## INSTRUCTIONS FOR THE TASK
Please render the records below as a JSON list of strings with one string per line, omitting blank lines and leaving out the pictures.

-- Opening Marker --

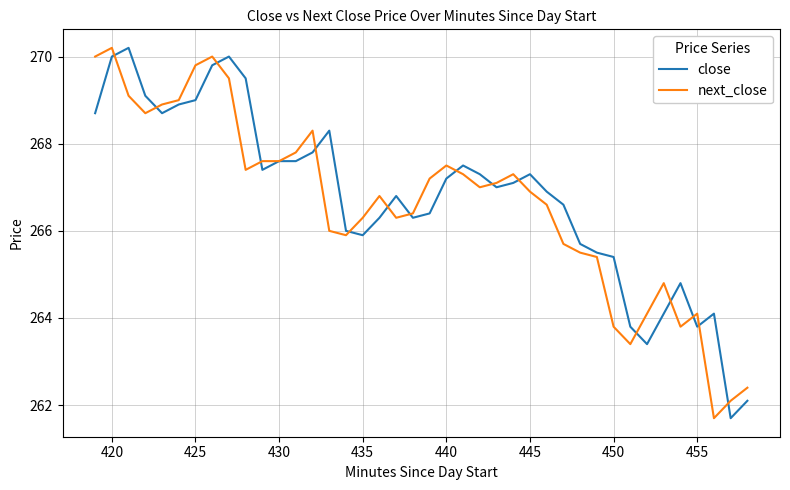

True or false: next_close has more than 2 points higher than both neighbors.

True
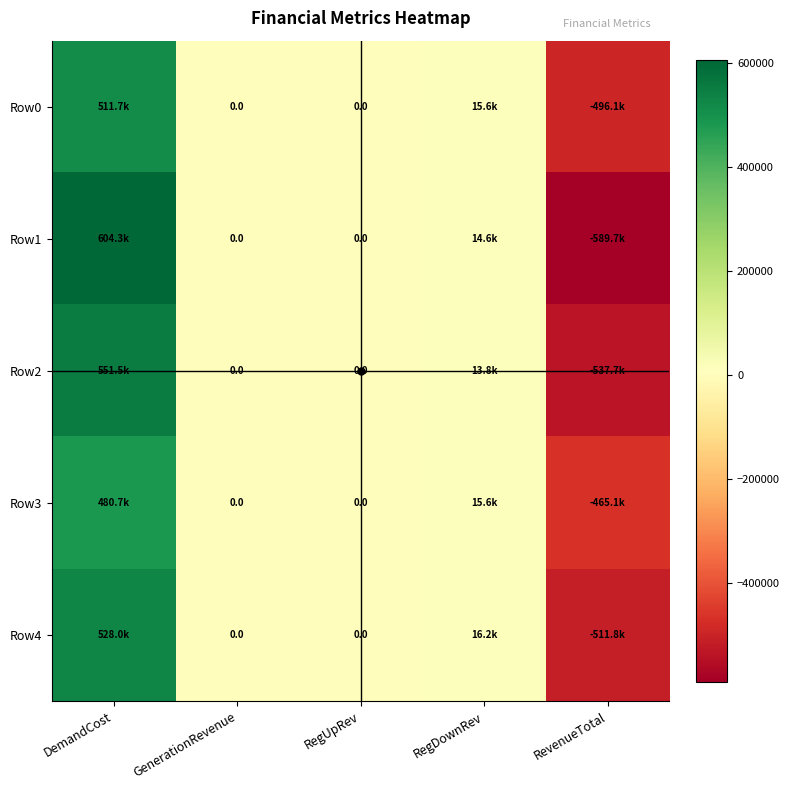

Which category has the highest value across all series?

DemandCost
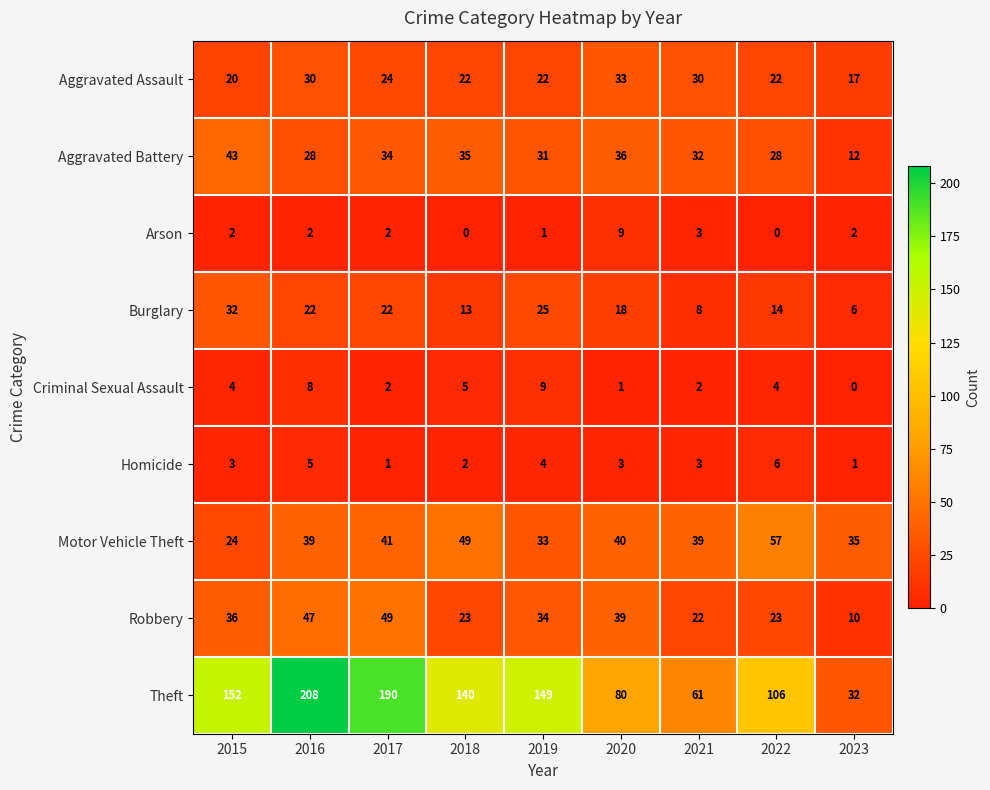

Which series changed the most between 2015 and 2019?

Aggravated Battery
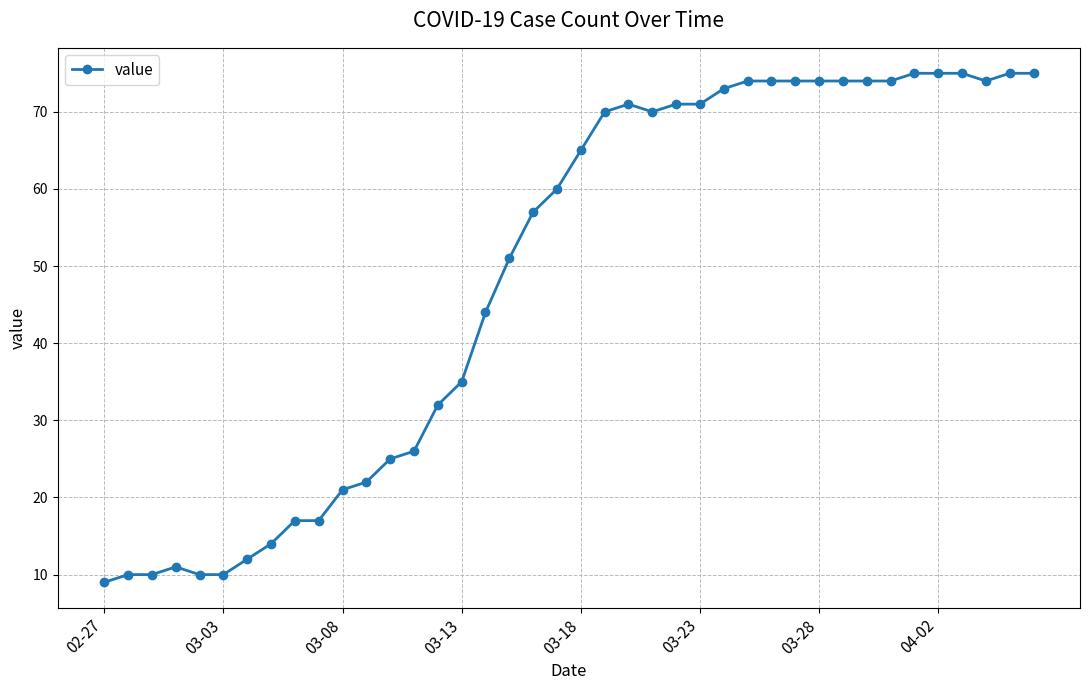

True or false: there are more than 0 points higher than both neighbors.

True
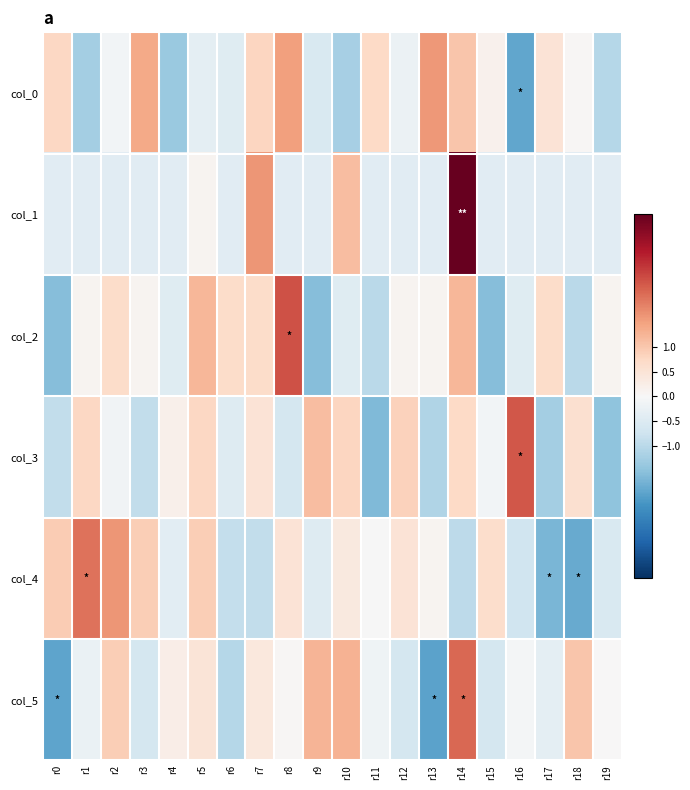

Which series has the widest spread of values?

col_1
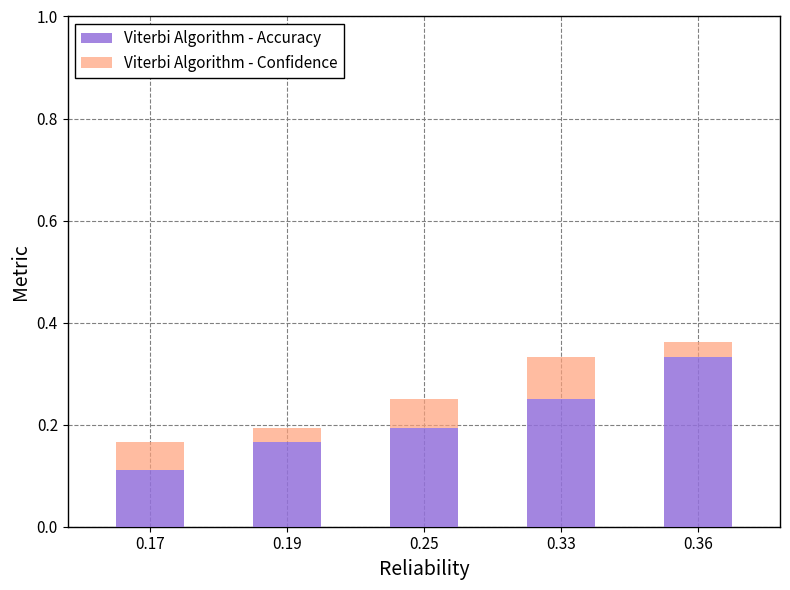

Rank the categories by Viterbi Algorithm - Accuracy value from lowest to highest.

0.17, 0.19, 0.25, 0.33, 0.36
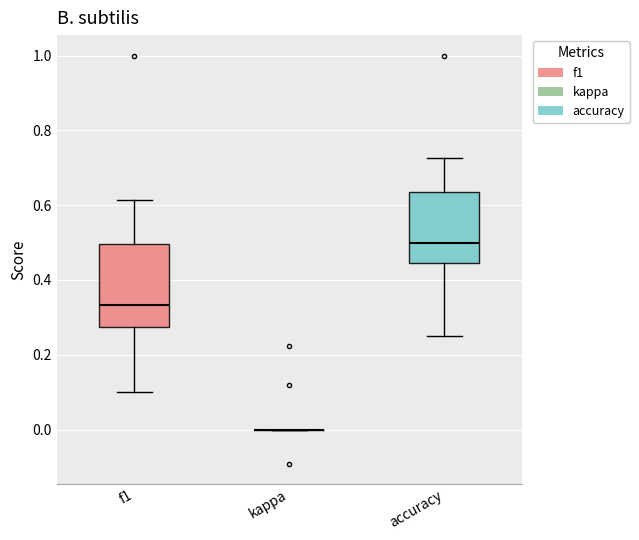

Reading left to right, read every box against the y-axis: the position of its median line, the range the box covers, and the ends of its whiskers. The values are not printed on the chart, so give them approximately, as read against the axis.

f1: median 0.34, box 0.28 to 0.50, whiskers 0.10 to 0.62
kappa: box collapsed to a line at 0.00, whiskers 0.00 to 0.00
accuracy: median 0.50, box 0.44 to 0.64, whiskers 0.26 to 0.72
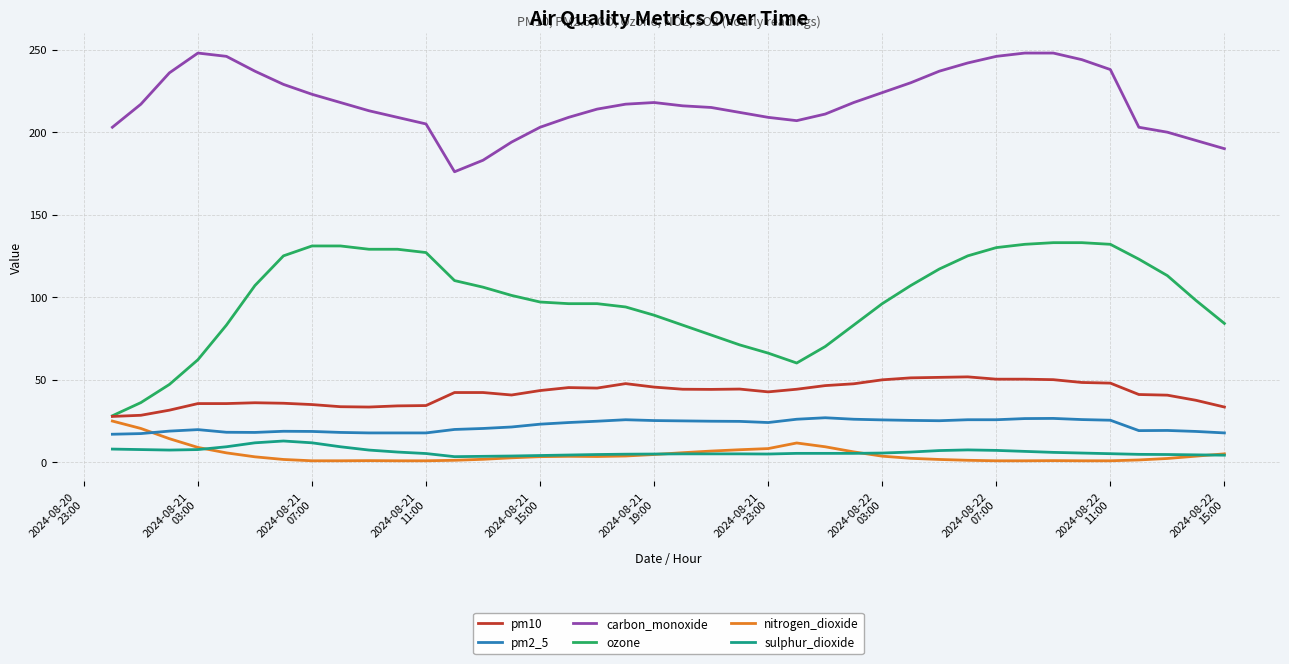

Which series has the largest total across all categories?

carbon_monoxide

-- Closing Marker --

## REPLY
[
  "True or false: next_close has more than 2 points higher than both neighbors.",
  "True",
  "Which category has the highest value across all series?",
  "DemandCost",
  "Which series changed the most between 2015 and 2019?",
  "Aggravated Battery",
  "True or false: there are more than 0 points higher than both neighbors.",
  "True",
  "Which series has the widest spread of values?",
  "col_1",
  "Rank the categories by Viterbi Algorithm - Accuracy value from lowest to highest.",
  "0.17, 0.19, 0.25, 0.33, 0.36",
  "Reading left to right, read every box against the y-axis: the position of its median line, the range the box covers, and the ends of its whiskers. The values are not printed on the chart, so give them approximately, as read against the axis.",
  "f1: median 0.34, box 0.28 to 0.50, whiskers 0.10 to 0.62",
  "kappa: box collapsed to a line at 0.00, whiskers 0.00 to 0.00",
  "accuracy: median 0.50, box 0.44 to 0.64, whiskers 0.26 to 0.72",
  "Which series has the largest total across all categories?",
  "carbon_monoxide"
]